▶ _EXERCISE DETAILS_
Your task is to copy every line below that contains the word "como".

*** DATA EXTRACT Section Begins ***

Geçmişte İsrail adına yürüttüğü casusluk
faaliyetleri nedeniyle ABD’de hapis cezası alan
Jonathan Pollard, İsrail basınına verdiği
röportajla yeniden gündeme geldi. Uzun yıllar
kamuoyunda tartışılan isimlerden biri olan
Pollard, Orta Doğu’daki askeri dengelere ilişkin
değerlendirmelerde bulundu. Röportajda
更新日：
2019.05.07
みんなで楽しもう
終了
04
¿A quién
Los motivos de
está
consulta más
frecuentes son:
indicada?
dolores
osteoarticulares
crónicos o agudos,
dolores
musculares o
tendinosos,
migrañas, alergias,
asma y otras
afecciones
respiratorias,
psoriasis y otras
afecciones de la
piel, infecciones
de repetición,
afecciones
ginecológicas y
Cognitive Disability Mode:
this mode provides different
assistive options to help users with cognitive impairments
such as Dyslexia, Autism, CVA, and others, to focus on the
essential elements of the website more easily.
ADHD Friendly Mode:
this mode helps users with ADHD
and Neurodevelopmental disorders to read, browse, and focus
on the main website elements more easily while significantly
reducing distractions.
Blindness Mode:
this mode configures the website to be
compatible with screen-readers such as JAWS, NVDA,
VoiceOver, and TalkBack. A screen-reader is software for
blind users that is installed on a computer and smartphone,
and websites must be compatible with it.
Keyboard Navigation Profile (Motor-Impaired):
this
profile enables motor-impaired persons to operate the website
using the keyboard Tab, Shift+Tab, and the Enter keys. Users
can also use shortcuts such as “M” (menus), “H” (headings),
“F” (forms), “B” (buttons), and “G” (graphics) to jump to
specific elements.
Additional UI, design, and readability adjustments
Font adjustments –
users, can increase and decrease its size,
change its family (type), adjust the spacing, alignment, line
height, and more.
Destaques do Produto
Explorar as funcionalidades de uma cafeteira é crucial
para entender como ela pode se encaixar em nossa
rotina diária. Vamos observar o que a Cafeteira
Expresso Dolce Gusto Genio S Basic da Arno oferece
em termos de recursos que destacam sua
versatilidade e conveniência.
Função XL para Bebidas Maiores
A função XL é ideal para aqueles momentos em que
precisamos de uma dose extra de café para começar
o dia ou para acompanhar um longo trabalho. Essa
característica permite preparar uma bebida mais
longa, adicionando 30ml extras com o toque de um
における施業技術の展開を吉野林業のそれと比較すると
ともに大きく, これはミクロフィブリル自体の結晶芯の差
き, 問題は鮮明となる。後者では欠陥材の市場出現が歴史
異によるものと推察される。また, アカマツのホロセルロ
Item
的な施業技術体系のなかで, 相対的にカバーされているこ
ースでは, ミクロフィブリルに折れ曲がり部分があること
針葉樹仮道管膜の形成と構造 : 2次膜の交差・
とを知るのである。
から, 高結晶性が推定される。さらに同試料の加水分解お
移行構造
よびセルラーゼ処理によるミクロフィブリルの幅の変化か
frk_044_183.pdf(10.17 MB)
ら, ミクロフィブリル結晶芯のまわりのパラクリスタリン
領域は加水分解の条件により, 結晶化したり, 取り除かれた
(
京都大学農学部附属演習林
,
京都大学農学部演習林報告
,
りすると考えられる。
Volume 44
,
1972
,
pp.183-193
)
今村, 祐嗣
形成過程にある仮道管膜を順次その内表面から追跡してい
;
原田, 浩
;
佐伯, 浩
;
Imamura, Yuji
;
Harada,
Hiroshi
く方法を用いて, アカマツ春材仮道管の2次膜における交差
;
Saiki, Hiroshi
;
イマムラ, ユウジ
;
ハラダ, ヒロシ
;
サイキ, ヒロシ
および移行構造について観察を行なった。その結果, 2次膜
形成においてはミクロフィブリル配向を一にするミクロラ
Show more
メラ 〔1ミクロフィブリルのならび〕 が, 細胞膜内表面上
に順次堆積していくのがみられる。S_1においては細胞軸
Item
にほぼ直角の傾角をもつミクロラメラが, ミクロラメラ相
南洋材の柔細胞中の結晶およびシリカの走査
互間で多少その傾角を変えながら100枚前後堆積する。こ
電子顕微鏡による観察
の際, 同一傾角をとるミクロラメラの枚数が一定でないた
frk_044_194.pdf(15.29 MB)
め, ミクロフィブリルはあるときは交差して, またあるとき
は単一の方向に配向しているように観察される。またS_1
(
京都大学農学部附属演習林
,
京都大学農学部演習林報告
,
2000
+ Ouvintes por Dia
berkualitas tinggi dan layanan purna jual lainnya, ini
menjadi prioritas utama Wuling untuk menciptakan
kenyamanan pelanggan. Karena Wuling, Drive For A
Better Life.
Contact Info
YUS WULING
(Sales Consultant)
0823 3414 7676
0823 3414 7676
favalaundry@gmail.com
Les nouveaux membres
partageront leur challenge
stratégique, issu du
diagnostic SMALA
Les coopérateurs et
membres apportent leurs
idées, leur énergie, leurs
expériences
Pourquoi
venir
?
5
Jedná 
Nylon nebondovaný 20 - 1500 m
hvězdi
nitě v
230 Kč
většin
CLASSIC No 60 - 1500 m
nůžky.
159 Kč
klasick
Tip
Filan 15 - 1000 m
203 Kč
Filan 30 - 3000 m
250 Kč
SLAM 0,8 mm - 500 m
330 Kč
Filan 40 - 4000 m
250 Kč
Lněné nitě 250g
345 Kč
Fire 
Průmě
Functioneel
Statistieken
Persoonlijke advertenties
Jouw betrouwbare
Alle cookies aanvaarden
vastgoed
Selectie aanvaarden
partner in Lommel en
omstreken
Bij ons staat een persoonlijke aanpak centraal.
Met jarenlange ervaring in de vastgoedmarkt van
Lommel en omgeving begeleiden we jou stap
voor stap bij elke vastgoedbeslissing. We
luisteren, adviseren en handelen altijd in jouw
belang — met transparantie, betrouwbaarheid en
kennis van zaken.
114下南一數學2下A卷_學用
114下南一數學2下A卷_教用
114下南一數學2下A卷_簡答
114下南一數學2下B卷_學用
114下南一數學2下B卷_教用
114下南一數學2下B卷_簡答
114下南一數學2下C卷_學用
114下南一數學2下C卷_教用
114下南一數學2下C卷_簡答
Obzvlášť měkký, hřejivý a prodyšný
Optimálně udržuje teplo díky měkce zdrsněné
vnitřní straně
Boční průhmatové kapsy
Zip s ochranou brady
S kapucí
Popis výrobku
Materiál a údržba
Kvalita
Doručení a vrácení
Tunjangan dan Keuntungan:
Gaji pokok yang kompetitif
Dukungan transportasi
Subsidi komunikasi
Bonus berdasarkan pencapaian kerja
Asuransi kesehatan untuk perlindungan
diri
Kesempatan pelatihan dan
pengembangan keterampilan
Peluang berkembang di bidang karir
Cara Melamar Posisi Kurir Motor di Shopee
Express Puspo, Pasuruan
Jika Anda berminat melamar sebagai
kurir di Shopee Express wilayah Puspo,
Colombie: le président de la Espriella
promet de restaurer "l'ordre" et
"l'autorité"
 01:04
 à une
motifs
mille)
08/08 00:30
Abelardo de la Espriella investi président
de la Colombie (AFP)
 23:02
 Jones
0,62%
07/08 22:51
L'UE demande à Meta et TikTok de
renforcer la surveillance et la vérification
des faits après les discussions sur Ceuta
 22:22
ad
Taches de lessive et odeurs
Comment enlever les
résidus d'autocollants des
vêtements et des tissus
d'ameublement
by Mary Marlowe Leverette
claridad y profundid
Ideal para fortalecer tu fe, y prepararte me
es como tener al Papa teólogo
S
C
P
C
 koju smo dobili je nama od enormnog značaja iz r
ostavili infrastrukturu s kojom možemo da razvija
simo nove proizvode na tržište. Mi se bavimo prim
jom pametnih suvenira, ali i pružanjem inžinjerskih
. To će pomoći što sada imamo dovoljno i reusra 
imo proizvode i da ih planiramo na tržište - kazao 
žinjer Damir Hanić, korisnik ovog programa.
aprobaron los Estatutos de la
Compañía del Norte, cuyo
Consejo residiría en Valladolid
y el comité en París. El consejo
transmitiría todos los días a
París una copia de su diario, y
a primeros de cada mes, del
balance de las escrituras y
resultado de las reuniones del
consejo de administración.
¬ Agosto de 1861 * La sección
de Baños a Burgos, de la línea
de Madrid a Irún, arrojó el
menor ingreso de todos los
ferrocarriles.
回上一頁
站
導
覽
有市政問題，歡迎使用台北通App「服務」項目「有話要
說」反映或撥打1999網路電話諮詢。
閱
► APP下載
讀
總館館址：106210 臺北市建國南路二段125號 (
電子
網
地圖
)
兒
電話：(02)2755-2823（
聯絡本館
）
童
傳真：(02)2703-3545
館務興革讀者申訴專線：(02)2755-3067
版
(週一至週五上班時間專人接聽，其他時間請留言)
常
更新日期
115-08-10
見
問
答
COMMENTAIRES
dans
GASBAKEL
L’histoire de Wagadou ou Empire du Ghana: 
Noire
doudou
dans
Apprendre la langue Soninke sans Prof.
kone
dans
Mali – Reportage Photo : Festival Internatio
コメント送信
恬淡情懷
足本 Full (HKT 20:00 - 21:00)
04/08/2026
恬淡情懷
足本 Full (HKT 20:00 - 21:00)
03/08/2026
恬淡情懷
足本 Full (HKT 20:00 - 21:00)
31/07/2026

*** DATA EXTRACT Section Ends ***

▶ _RESPONSE_
para entender como ela pode se encaixar em nossa
es como tener al Papa teólogo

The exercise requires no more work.